保有ポジションの判断材料としての数値(2023/06/25記)

日経平均株価は連日高騰を続け、なお高値圏にあるが、34000円には届かず、週末33000円を割り込んだ。いよいよ調整が始まったのか、あるいは知らぬ顔で33000円台に戻すのか。最近は一日の値幅が大きく乱高下とも言える値動きなのでどちらにどれだけ動いても不思議はない。VIは一度20を割り込んだが、週末再度20を超えてきた。

さて、今回はオプションの保有ポジションの状態を如何に把握するかということについて書いてみる。すでに何度も書いてきたが、ポジションを建てるときには基本的に内側プット買いと外側プット売りを組み合わせる。なおかつコストはトントン、つまり買い総額≒売り総額となるように建てる。これが原資産である日経平均株価の動きによってそれぞれのプットの価格が変動していく。現在のポジションの状態を示す数値としては含み益、含み損があり、これはどの証券会社でも表示されている。しかし、オプションは複雑な動きをするので含み益、含み損だけでは把握できないものがあり、明日日経平均が下がればどうなるのか、日経平均が上がればどうなるのか含み損益だけでは情報不足だ。

SBI証券のアプリではオプションについての様々な数値が表示されていて、色々な角度で分析、把握することができる。他の証券会社では情報不足で非常にやりにくい。ちなみに今回のミニオプション取引開始で多くの証券会社でさらに取り組みが強化されると期待していたのだが、ミニオプション取引を扱う会社は限定的なのには驚いている。なかには、これを機にオプション取引自体から撤収を決めている証券会社が数社ある。驚きであり、残念だ。

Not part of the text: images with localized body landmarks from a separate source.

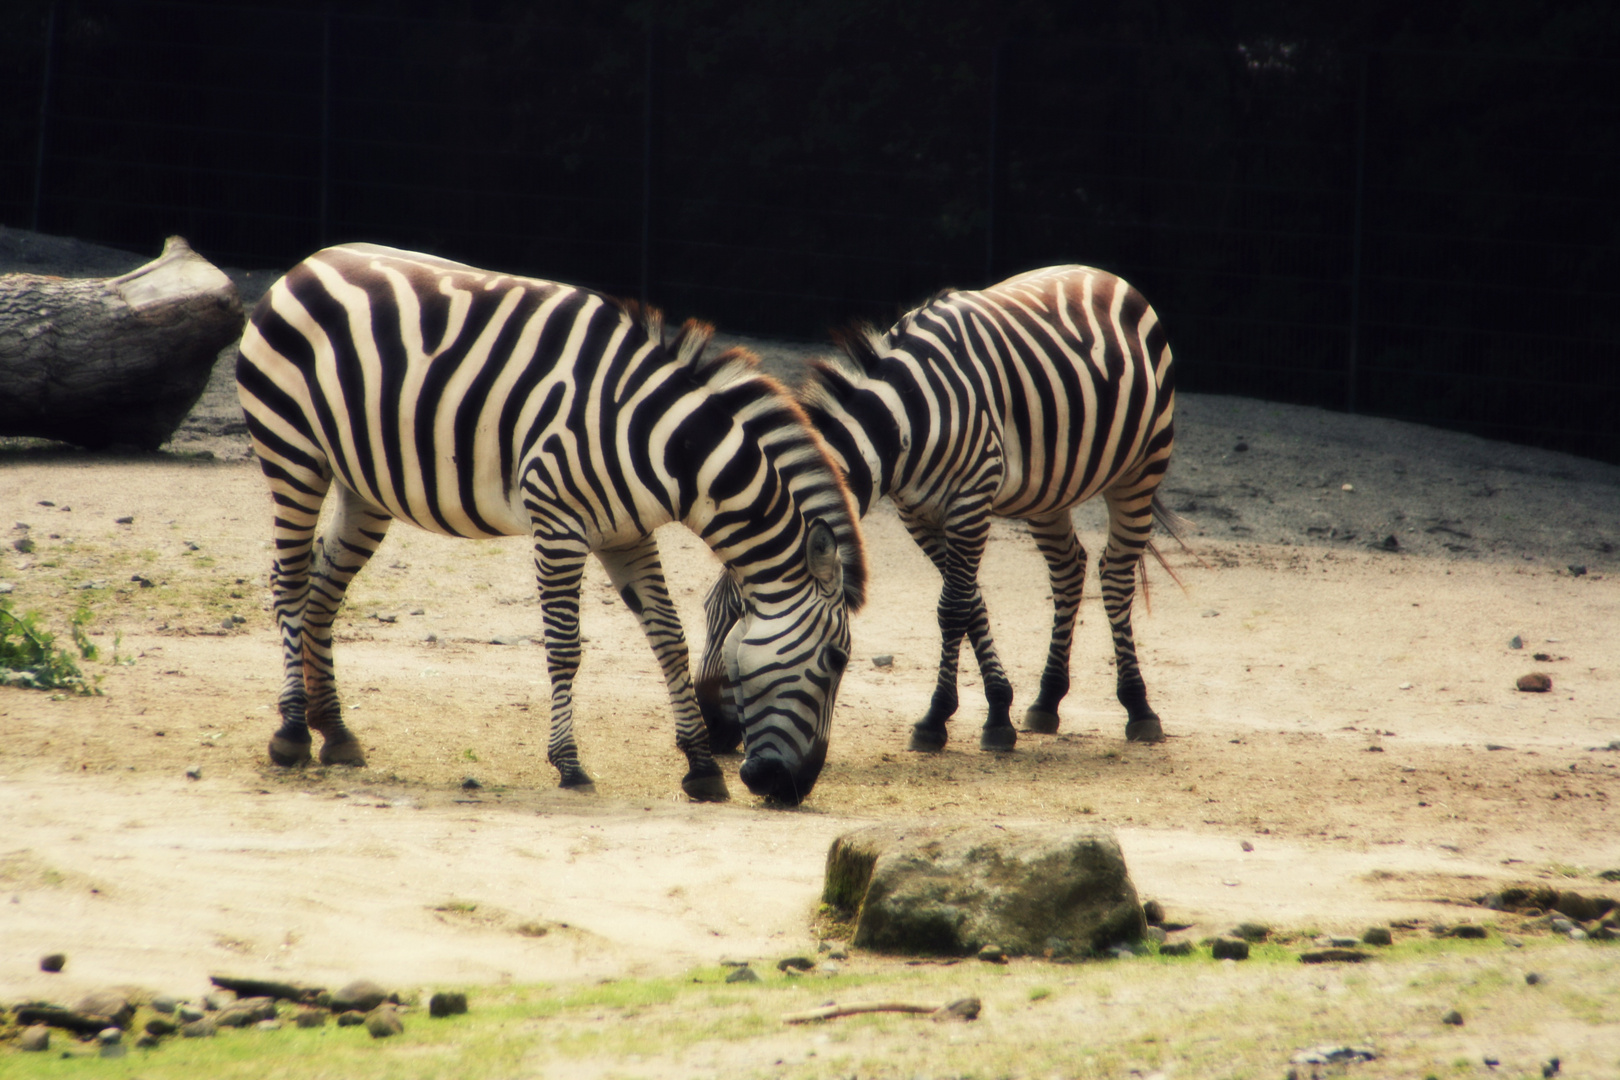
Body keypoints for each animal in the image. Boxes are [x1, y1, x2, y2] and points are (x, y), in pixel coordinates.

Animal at [236, 244, 868, 803]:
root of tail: (310, 261)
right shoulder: (559, 525)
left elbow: (669, 639)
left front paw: (701, 767)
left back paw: (335, 732)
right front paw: (569, 764)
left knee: (323, 593)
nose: (791, 791)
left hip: (362, 486)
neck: (666, 443)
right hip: (294, 454)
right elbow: (565, 648)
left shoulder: (628, 534)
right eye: (836, 660)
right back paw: (292, 732)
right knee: (290, 583)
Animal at [696, 263, 1179, 751]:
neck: (905, 419)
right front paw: (998, 710)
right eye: (707, 613)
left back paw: (1139, 707)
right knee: (1068, 569)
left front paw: (937, 718)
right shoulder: (918, 513)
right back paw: (1047, 700)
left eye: (742, 616)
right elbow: (971, 603)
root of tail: (1097, 272)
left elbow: (953, 609)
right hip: (1049, 491)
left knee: (1115, 575)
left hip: (1142, 465)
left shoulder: (971, 499)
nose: (711, 728)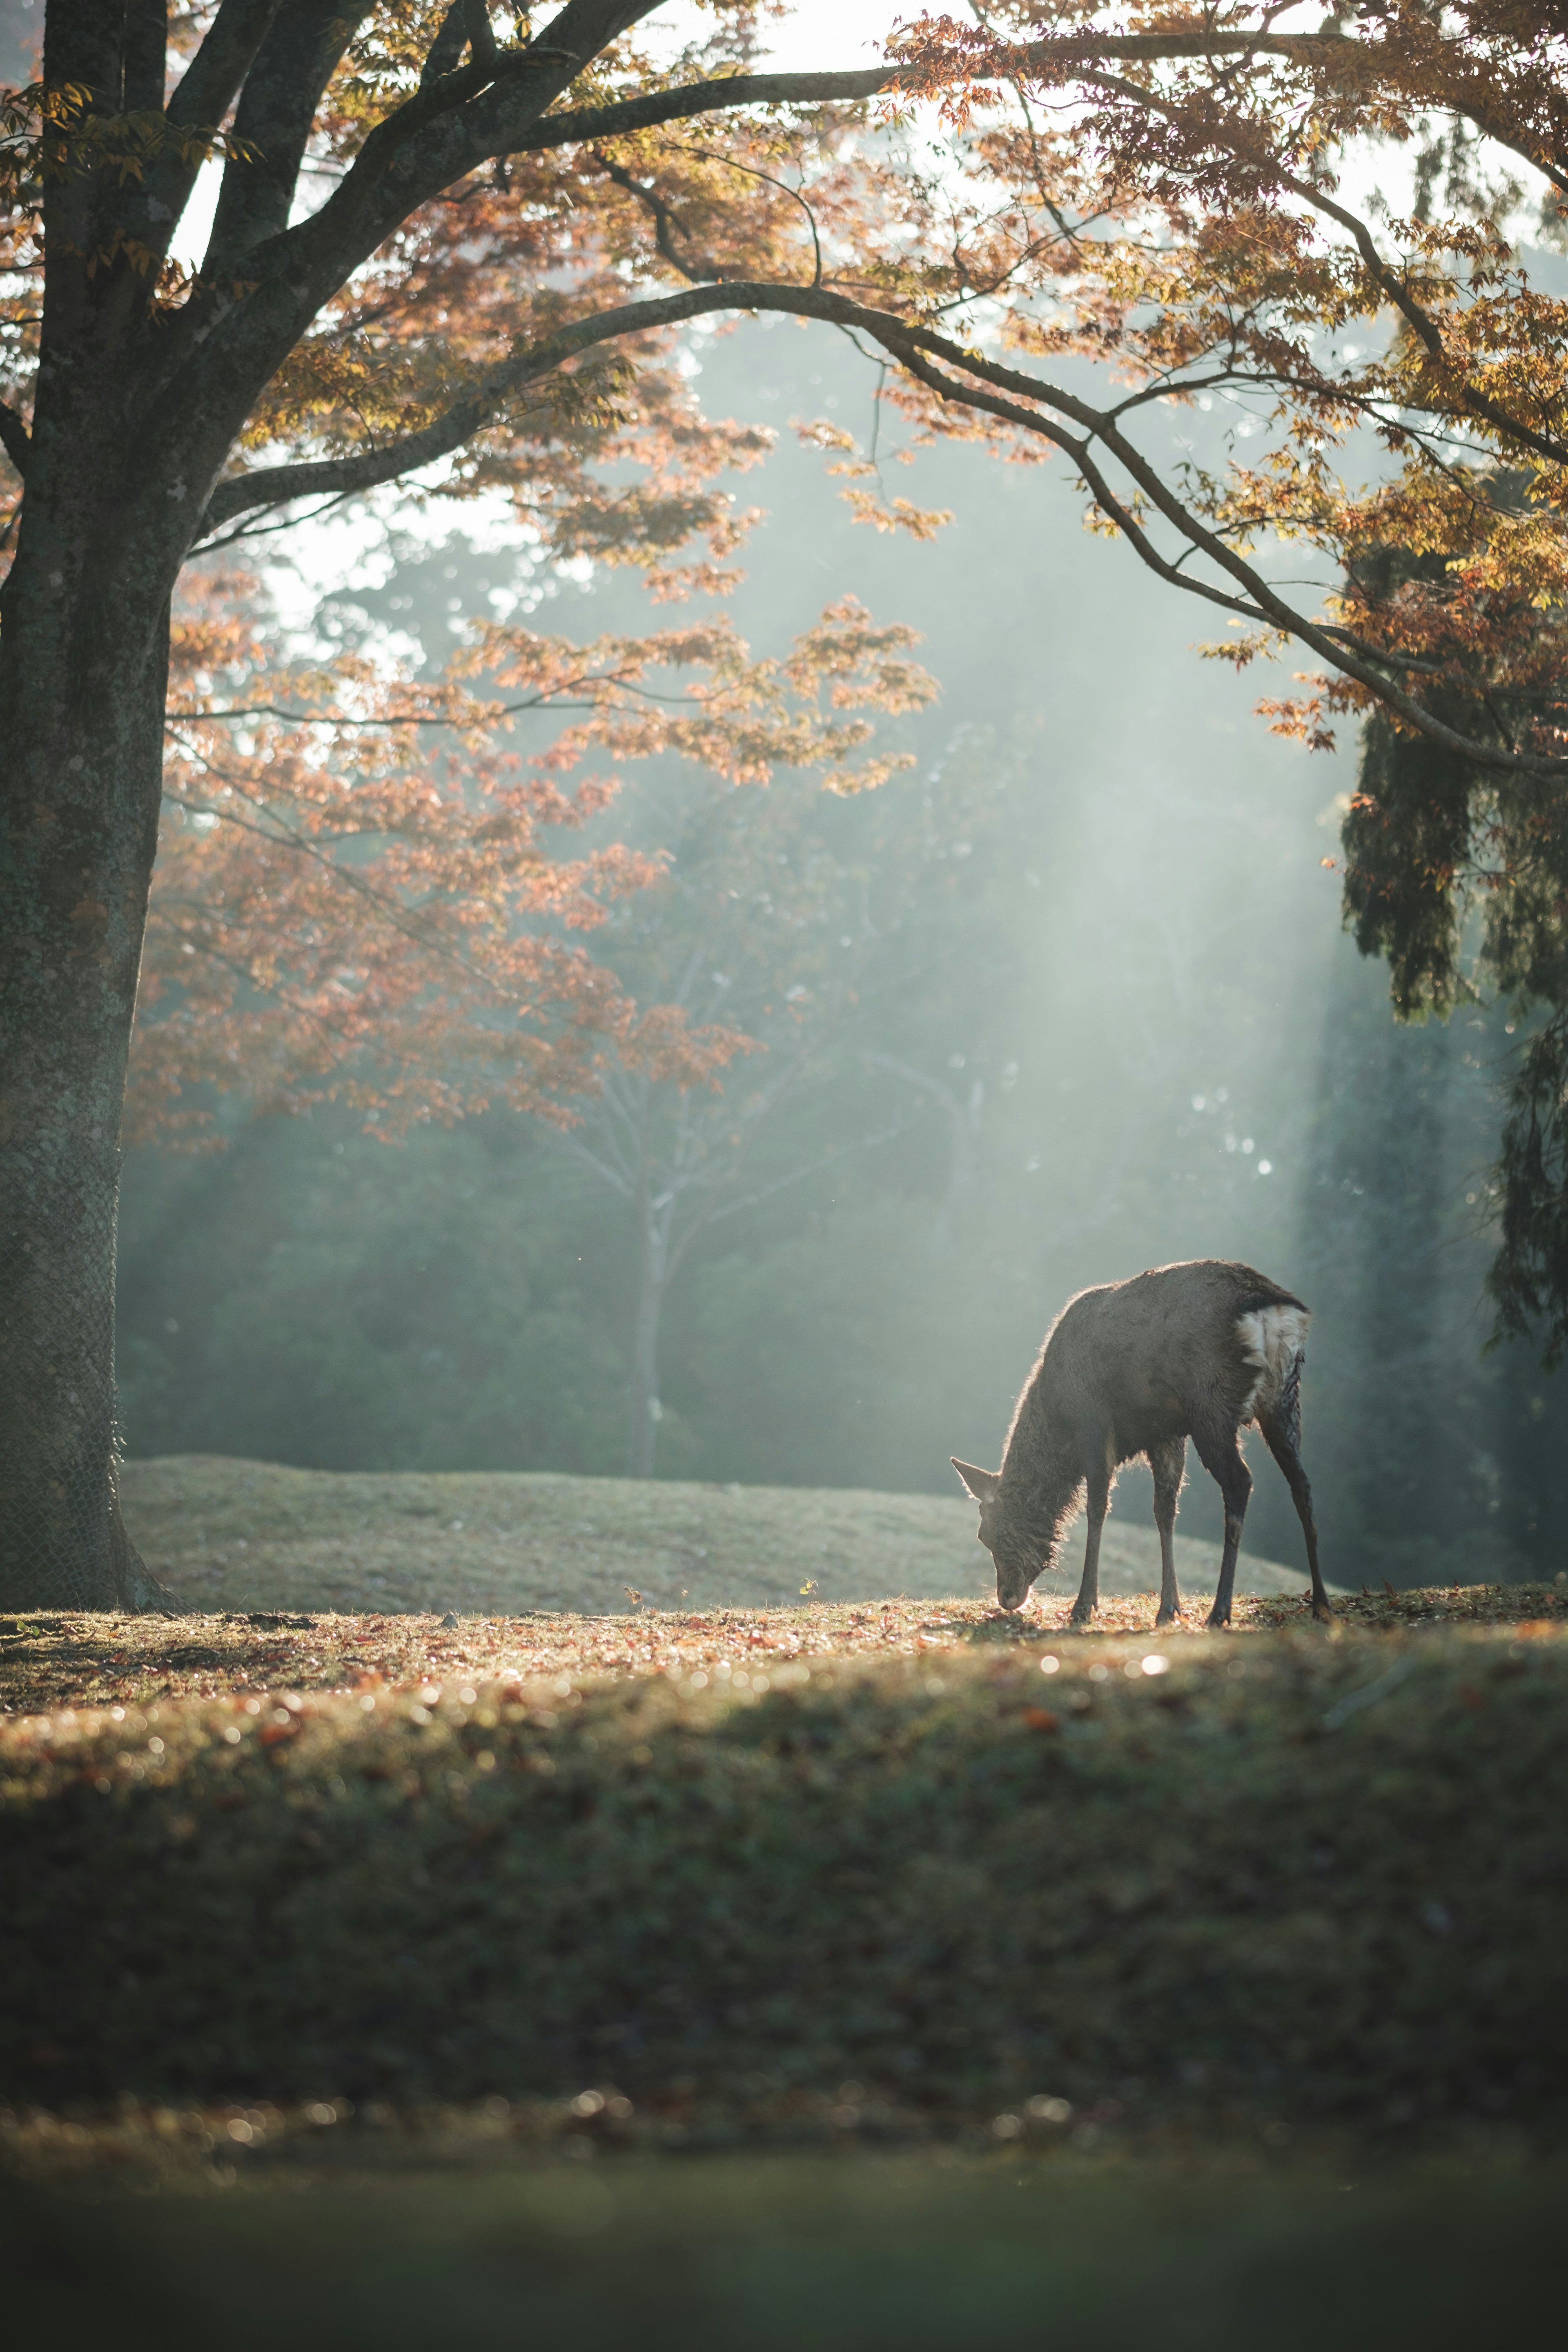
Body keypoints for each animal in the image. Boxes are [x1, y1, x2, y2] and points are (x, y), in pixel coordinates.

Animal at [949, 1261, 1335, 1627]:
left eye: (987, 1534)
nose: (1007, 1597)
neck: (1058, 1421)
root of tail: (1274, 1307)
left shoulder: (1095, 1423)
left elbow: (1097, 1508)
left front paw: (1085, 1605)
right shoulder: (1166, 1433)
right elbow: (1164, 1510)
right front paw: (1169, 1608)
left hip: (1212, 1404)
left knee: (1241, 1481)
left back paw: (1220, 1611)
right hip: (1281, 1400)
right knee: (1302, 1484)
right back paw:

さて、SBI証券オプション取引では未精算額という数値が表示されている。私はこの数値をとても重要視している。最初この数値は一体何を意味しているのかまったくわからずに取引していたのだが、理解するとともにこれをひとつの指標としてポジションを増やせば良いのか減らした方が良いのか、あるいは、どのようなポジションをどうすれば良いのか判断する上に重要な判断材料としている。要はその時点での買い総額と売り総額との差である。プラスであれば、買い総額が売り総額を上回っており、日経平均株価が下落して保有ポジションのすべてがそれぞれ価格が2倍になれば未精算額が2倍になり未精算額が増えた分含み益が増えることになり、ポジション状態はとても良好という判断になる。しかし、日経平均株価が上昇して、保有ポジションがそれぞれ価格が半分になれば未精算額がやはり半分になって含み益がそれだけ減少することになる。また、保有ポジションのプットがインザマネーになることなくSQを迎えればすべてのプットが価格ゼロになり、未精算額のプラスがすべて消えてしまうことになる。

新規ポジションを建てる時点ではコストゼロなので未精算額もほぼゼロであるが、日にちの経過とともに、時間的価値の減少で外側のプットから大きく価格が下落して未精算額はプラスになっていく。未精算額が最大になった時点で決済を実行して含み益を実現させるか、あるいはインザマネーにさせることでSQの清算で利益をゲットするか。

ただし、普通であれば、未精算額が日々プラスになっていくのだが、日経平均株価が急落した場合にはボラティリティが大きく上昇して外側のプットから価格が大きく上昇する。売り総額が大きく膨らむことで未精算額がマイナスに大きく膨れる。こうなると危険な状態だ。必要証拠金も急激に増大し強制決済のリスクが発生する。ボラティリティが上昇しながら日経平均株価が急落したとしても未精算額がマイナスにならずに寧ろプラスに大きく振れる場合もある。これは相当ポジション内容が良好であり、心配する必要はなく、むしろ下落歓迎という状態だ。どちらに転ぶかはなかなか微妙なところがあり、そのときに未精算額が表示されていることで判断がしやすくなる。他の証券会社ではいちいち自分で計算しなければいけないのでとても使いにくい。

また、オプション取引ではお決まりのギリシャ文字がある。これについても保有ポジション全体のデルタ、ガンマ等々ボタンひとつで表示される機能があり、様々な角度から分析できる。

先週くらいから私の口座では未精算額がプラスに振れている。7月SQに向けて楽しみである。6月SQに向けては日経平均株価が連日高騰してプットが価格下落することで普通は未精算額がプラスになるか、たとえマイナスでもその額は小さくなるというのが通例だったのだが、あまりに株価が高騰し、ボラティリティも上昇して特にファープットの価格が落ちなかったことで未精算額がずーっとマイナスに沈んでいた。日経平均株価が上昇することで未精算額がこのようにずーっとマイナスなのは珍しく、打つ手も限られてくる。無駄に疲れたというのが印象だ。

今年前半は結果的に株価はずっと上昇し続けた。少し、この辺で調整してくれるとオプション取引としてはありがたい。31000円台まで行くと久々の3桁の利益が見込める。